- _Task statement_: Without the pictures, give the entries below again exactly as written.

- _Exercise inputs_:
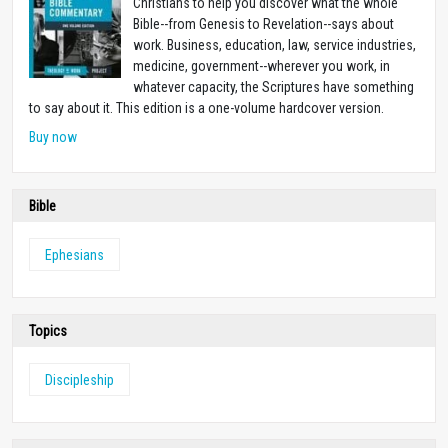
Christians to help you discover what the whole
Bible--from Genesis to Revelation--says about
work. Business, education, law, service industries,
medicine, government--wherever you work, in
whatever capacity, the Scriptures have something
to say about it. This edition is a one-volume hardcover version.
Buy now
Bible
Ephesians
Topics
Discipleship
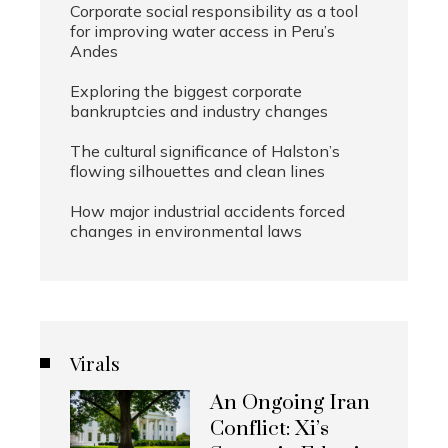
Corporate social responsibility as a tool
for improving water access in Peru’s
Andes
Exploring the biggest corporate
bankruptcies and industry changes
The cultural significance of Halston’s
flowing silhouettes and clean lines
How major industrial accidents forced
changes in environmental laws
Virals
An Ongoing Iran
Conflict: Xi’s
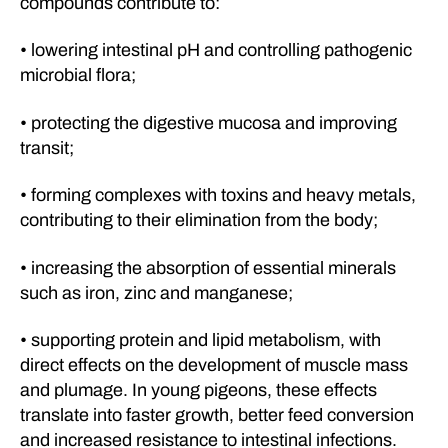
compounds contribute to:
• lowering intestinal pH and controlling pathogenic
microbial flora;
• protecting the digestive mucosa and improving
transit;
• forming complexes with toxins and heavy metals,
contributing to their elimination from the body;
• increasing the absorption of essential minerals
such as iron, zinc and manganese;
• supporting protein and lipid metabolism, with
direct effects on the development of muscle mass
and plumage. In young pigeons, these effects
translate into faster growth, better feed conversion
and increased resistance to intestinal infections.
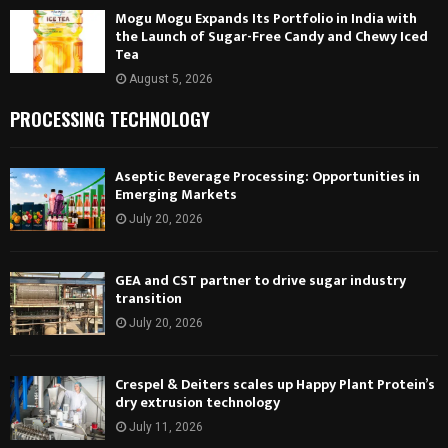
Mogu Mogu Expands Its Portfolio in India with
the Launch of Sugar-Free Candy and Chewy Iced
Tea
August 5, 2026
PROCESSING TECHNOLOGY
Aseptic Beverage Processing: Opportunities in
Emerging Markets
July 20, 2026
GEA and CST partner to drive sugar industry
transition
July 20, 2026
Crespel & Deiters scales up Happy Plant Protein’s
dry extrusion technology
July 11, 2026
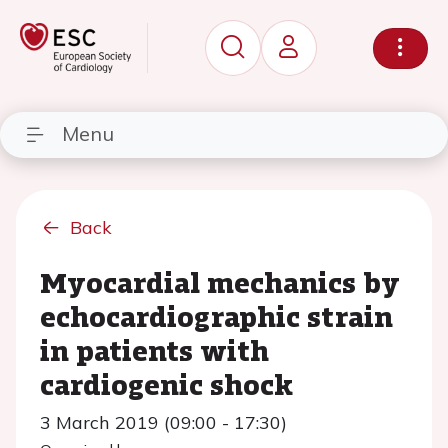
Menu
Back
Myocardial mechanics by
echocardiographic strain
in patients with
cardiogenic shock
3 March 2019 (09:00 - 17:30)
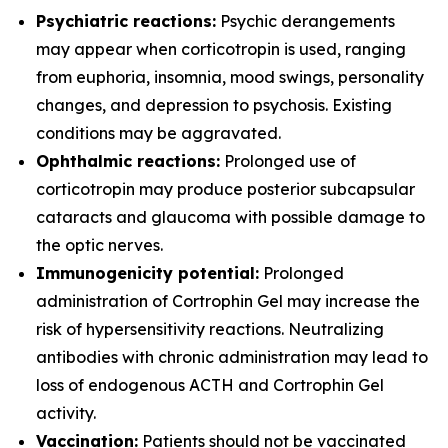
Psychiatric reactions:
Psychic derangements
may appear when corticotropin is used, ranging
from euphoria, insomnia, mood swings, personality
changes, and depression to psychosis. Existing
conditions may be aggravated.
Ophthalmic reactions:
Prolonged use of
corticotropin may produce posterior subcapsular
cataracts and glaucoma with possible damage to
the optic nerves.
Immunogenicity potential:
Prolonged
administration of Cortrophin Gel may increase the
risk of hypersensitivity reactions. Neutralizing
antibodies with chronic administration may lead to
loss of endogenous ACTH and Cortrophin Gel
activity.
Vaccination:
Patients should not be vaccinated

- _Response_:
Christians to help you discover what the whole
Bible--from Genesis to Revelation--says about
work. Business, education, law, service industries,
medicine, government--wherever you work, in
whatever capacity, the Scriptures have something
to say about it. This edition is a one-volume hardcover version.
Buy now
Bible
Ephesians
Topics
Discipleship
Corporate social responsibility as a tool
for improving water access in Peru’s
Andes
Exploring the biggest corporate
bankruptcies and industry changes
The cultural significance of Halston’s
flowing silhouettes and clean lines
How major industrial accidents forced
changes in environmental laws
Virals
An Ongoing Iran
Conflict: Xi’s
compounds contribute to:
• lowering intestinal pH and controlling pathogenic
microbial flora;
• protecting the digestive mucosa and improving
transit;
• forming complexes with toxins and heavy metals,
contributing to their elimination from the body;
• increasing the absorption of essential minerals
such as iron, zinc and manganese;
• supporting protein and lipid metabolism, with
direct effects on the development of muscle mass
and plumage. In young pigeons, these effects
translate into faster growth, better feed conversion
and increased resistance to intestinal infections.
Mogu Mogu Expands Its Portfolio in India with
the Launch of Sugar-Free Candy and Chewy Iced
Tea
August 5, 2026
PROCESSING TECHNOLOGY
Aseptic Beverage Processing: Opportunities in
Emerging Markets
July 20, 2026
GEA and CST partner to drive sugar industry
transition
July 20, 2026
Crespel & Deiters scales up Happy Plant Protein’s
dry extrusion technology
July 11, 2026
Menu
Back
Myocardial mechanics by
echocardiographic strain
in patients with
cardiogenic shock
3 March 2019 (09:00 - 17:30)
Psychiatric reactions:
Psychic derangements
may appear when corticotropin is used, ranging
from euphoria, insomnia, mood swings, personality
changes, and depression to psychosis. Existing
conditions may be aggravated.
Ophthalmic reactions:
Prolonged use of
corticotropin may produce posterior subcapsular
cataracts and glaucoma with possible damage to
the optic nerves.
Immunogenicity potential:
Prolonged
administration of Cortrophin Gel may increase the
risk of hypersensitivity reactions. Neutralizing
antibodies with chronic administration may lead to
loss of endogenous ACTH and Cortrophin Gel
activity.
Vaccination:
Patients should not be vaccinated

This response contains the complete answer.